Given records —
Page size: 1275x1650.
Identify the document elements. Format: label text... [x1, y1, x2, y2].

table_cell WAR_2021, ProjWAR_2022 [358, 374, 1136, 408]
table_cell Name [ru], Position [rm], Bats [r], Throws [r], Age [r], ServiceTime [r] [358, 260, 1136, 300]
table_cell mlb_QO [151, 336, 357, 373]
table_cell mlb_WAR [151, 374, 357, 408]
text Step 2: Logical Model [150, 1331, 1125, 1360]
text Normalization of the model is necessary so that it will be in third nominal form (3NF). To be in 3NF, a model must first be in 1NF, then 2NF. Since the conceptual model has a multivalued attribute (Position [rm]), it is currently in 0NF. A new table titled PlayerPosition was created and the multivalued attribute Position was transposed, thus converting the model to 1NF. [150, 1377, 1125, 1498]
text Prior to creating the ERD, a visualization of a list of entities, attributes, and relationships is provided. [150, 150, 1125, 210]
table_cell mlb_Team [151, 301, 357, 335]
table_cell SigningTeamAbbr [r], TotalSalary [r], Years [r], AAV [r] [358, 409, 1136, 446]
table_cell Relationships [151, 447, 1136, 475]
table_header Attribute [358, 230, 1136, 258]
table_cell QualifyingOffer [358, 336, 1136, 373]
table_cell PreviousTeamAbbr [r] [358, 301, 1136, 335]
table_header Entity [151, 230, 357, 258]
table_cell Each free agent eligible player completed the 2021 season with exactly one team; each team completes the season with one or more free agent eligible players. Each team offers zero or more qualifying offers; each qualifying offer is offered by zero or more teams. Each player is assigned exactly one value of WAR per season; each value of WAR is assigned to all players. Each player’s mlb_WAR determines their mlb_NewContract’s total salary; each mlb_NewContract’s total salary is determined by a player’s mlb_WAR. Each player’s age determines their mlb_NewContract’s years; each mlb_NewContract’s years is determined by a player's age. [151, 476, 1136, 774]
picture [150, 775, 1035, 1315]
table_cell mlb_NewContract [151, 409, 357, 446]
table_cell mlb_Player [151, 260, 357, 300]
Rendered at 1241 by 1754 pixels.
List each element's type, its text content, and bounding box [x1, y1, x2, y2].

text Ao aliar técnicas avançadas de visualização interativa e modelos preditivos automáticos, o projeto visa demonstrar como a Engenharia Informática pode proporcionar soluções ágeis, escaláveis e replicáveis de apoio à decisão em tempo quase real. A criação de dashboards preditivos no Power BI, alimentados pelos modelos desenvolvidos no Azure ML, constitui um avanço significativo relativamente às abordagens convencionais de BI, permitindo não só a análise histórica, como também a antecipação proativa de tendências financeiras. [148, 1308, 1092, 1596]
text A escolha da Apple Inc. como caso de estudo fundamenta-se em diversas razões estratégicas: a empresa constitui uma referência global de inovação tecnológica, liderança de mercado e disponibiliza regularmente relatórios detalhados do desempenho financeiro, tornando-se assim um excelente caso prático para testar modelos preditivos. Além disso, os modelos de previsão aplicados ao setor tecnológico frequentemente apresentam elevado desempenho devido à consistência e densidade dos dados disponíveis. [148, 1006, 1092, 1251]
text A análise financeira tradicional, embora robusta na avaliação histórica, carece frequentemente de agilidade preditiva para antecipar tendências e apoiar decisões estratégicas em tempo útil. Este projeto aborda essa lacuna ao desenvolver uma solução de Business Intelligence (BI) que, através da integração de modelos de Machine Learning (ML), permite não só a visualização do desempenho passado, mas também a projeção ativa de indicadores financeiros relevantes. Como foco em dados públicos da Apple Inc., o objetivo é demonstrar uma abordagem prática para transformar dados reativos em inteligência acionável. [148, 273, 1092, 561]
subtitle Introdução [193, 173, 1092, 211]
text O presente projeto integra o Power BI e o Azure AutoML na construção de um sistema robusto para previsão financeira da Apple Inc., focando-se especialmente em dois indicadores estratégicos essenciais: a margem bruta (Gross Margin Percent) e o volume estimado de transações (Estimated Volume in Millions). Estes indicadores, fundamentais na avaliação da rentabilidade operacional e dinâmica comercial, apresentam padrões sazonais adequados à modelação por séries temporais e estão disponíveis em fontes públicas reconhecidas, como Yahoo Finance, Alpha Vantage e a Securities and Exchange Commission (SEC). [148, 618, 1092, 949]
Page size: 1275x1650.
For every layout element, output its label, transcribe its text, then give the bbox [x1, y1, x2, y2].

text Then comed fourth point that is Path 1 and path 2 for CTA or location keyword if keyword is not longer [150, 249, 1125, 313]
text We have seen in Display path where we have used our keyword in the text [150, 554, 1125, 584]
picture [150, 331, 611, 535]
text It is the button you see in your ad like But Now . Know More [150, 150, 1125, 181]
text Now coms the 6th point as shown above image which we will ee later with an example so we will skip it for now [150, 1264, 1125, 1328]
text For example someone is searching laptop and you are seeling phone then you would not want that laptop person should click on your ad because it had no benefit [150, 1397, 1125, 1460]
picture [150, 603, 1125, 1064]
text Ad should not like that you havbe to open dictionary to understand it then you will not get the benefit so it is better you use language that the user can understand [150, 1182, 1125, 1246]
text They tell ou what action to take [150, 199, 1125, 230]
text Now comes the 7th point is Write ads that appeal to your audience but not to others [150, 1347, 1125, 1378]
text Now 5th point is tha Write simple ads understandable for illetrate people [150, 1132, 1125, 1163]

Instructions to follow —
Each line above that contains the word "should" must be copied.

Expected output —
text For example someone is searching laptop and you are seeling phone then you would not want that laptop person should click on your ad because it had no benefit [150, 1397, 1125, 1460]
text Ad should not like that you havbe to open dictionary to understand it then you will not get the benefit so it is better you use language that the user can understand [150, 1182, 1125, 1246]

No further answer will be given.